Is the Touchdown Worth the Trauma

Photo taken by Parker Anderson, taken on September 25, 2011, Some rights reserved,

Whether they like to admit it or not, football fans love to see their favorite team clobber the opposing team. The praise and applause from the crowd last minutes, while the effects from those hard hits last a lifetime. The big hits that almost always cause concussions are the ones that get the most media coverage, but no one realizes that the small, repetitive hits are the ones that tend to leave football players with brain damage. 

To learn more about football’s detrimental effects, researchers at Carnegie Mellon University and the University of Rochester Medical center conducted a study on thirty-eight NCAA Division III athletes. They put accelerometers inside of the football players’ helmets to measure the quantity and force of the hits throughout the season. By the end of the season, they measured that the players suffered 20,000 hits with a median force of twenty-five Gs. For reference, astronauts on space shuttles feel the effects of three Gs while taking off, and car crashes can produce forces of around 100 Gs. Two out of the thirty-eight players were concussed by the end of the season. Their MRI scans showed a decrease in the structural integrity of their brain. The concussed also did a blood test and the results showed an increase in tau protein. Tau is a protein found in blood and commonly indicates CTE (Chronic Traumatic Encephalopathy.)

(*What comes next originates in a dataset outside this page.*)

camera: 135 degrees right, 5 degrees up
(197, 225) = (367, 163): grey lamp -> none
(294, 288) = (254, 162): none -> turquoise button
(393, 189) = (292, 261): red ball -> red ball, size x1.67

CTE is a degenerative brain disease found in people who suffer repetitive brain trauma (often athletes) and includes symptomatic concussions and asymptomatic effects from suffering hits to the head. The symptoms of CTE are categorized by four stages. People in their first stage have headaches and loss of concentration. Second stage symptoms consist of mood swings, short-term memory loss, and in severe cases, the potential for suicide. People in stage three-show memory loss, explosivity/ aggression, headaches, impulsivity, apathy, and overall, are cognitively impaired. Stage four symptoms can include language difficulties, aggressive tendencies, and paranoia. Thirty-one percent of people who suffered from parkinsonism in the fourth stage ended up being suicidal.

The researchers conducting the study were concerned about the concussed returning to the field. Commonly, players are cleared to play once they stop showing symptoms of a concussion. Even when the symptoms discontinue, the brain damage is still present and players can only retrogress when they get back to playing. 

The culture around football embraces philosophies of endurance and sayings like, “fight through the pain,” or “suck it up.” This mentality benefits players by giving them the motivation they need to push through the game and put in the work, but serious injuries must be tended to and sometimes players can’t afford to just “suck it up.” 

There’s a stigma around football that suggests that the aggression that players show on the field translates into their personal lives. Researchers at Boston University School of Medicine conducted a study and found that kids who started playing football before age twelve were two times more likely to have clinical impairments and lack of ability to regulate their behavior.

 The corresponding author of the study, Robert Stern stated, “Our study provides further evidence that playing football before age 12, and being hit in the head repeatedly through tackle football during a critical time of brain development, is associated with later-life problems with mood and behavior.” 

The human brain takes about twenty-five years to fully develop. During their teenage years, kids are going through emotional and mental development. Suffering blows to the head on a daily basis from playing football stunts significant brain development and causes behavioral problems later in life.

Football always has, and always will be a contact sport. Without contact, tackles, and hits, football is essentially nothing. The only way to decrease the brain damage these hits cause would be to limit the amount of tackling and hitting, which would detract from the sole purpose of the game. Kids could also start playing after they turn twelve, but doing so would put them in a deficit of playing experience. Football players need to consider if the years of playing and getting applause from the crowd are worth the life-altering effects.